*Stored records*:
'''
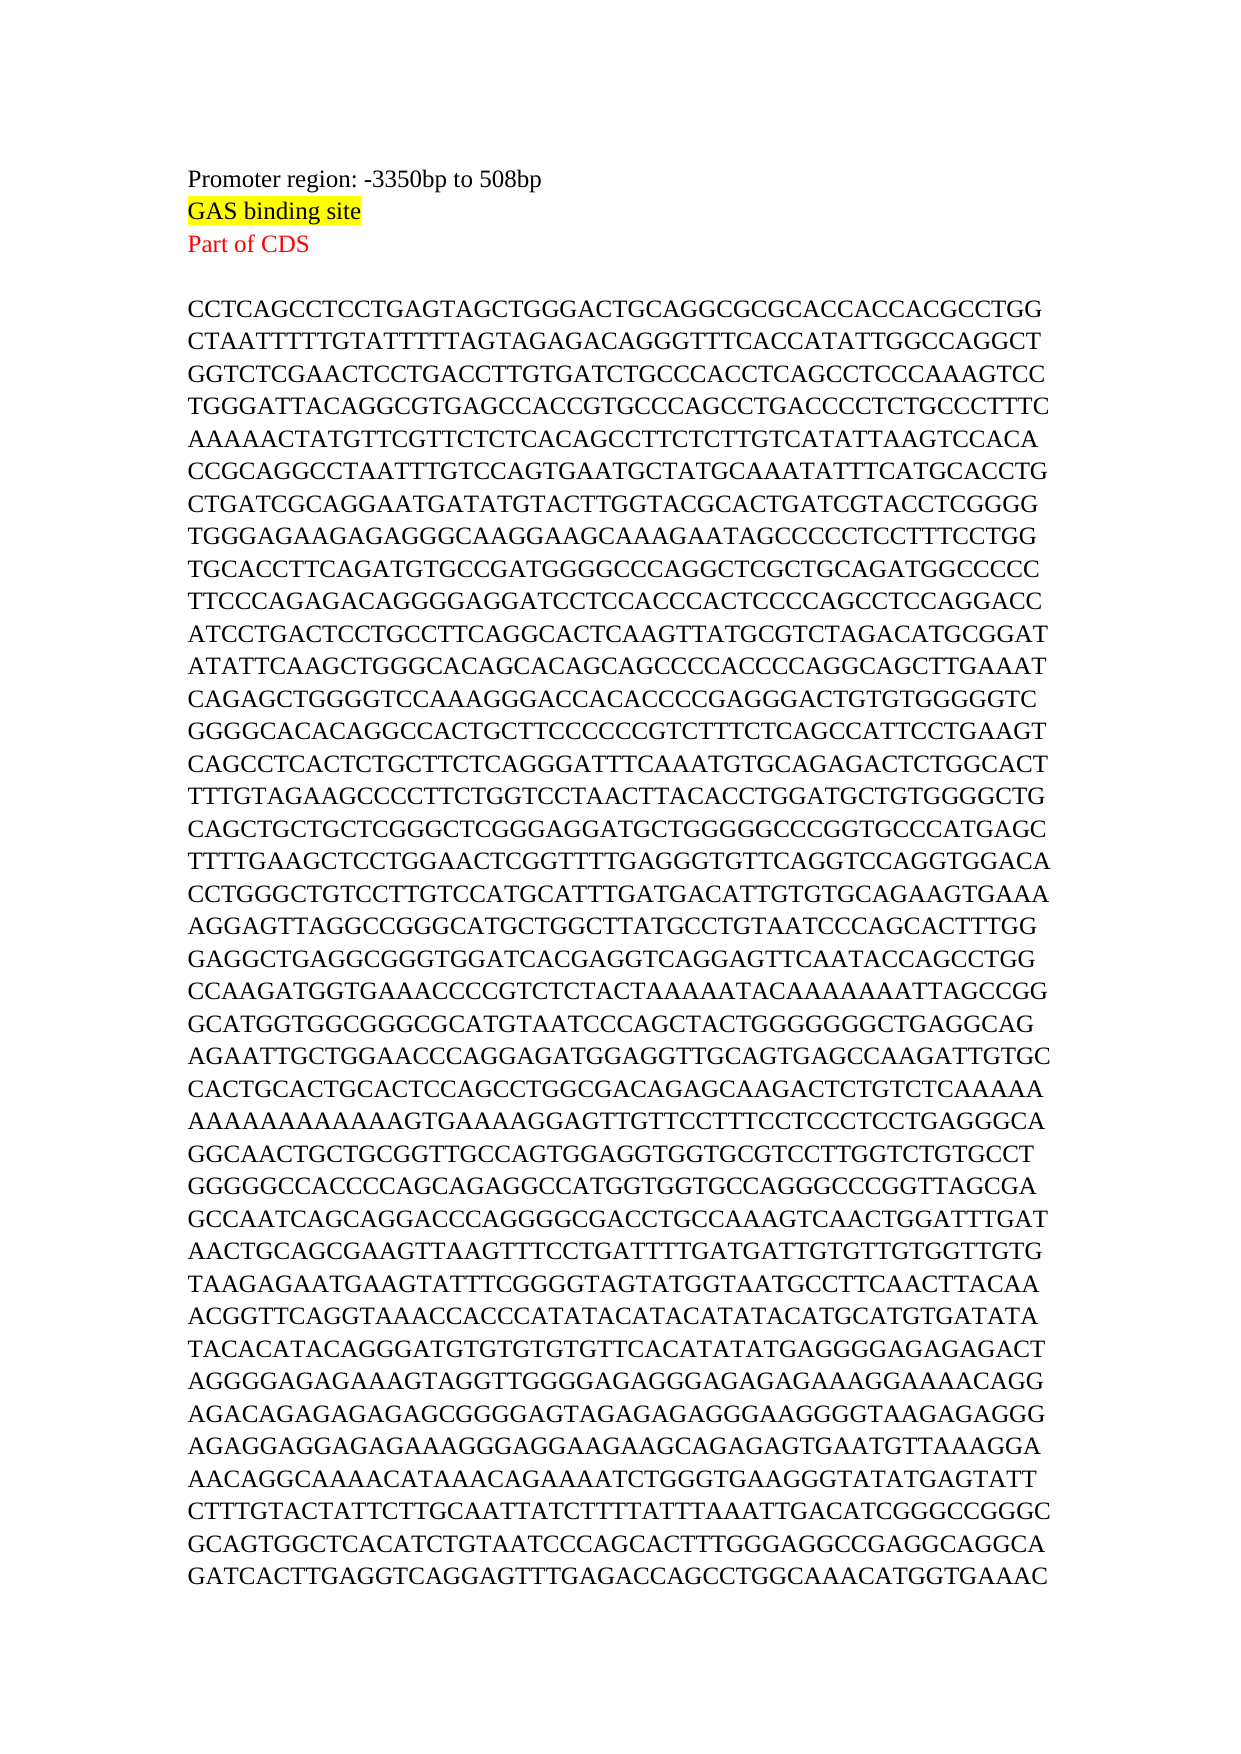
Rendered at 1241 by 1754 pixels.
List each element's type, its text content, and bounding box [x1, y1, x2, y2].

text GAS binding site [187, 194, 1053, 227]
text Promoter region: -3350bp to 508bp [187, 162, 1053, 194]
text Part of CDS [187, 227, 1053, 259]
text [187, 292, 1053, 1592]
'''
*WHAT NEEDS TO BE DONE*: Exact output of each line above is wanted, without the pictures.

*OUTPUT FOR THIS TASK*:
Rendered at 1241 by 1754 pixels.
List each element's type, its text content, and bounding box [x1, y1, x2, y2].

text GAS binding site [187, 194, 1053, 227]
text Promoter region: -3350bp to 508bp [187, 162, 1053, 194]
text Part of CDS [187, 227, 1053, 259]
text [187, 292, 1053, 1592]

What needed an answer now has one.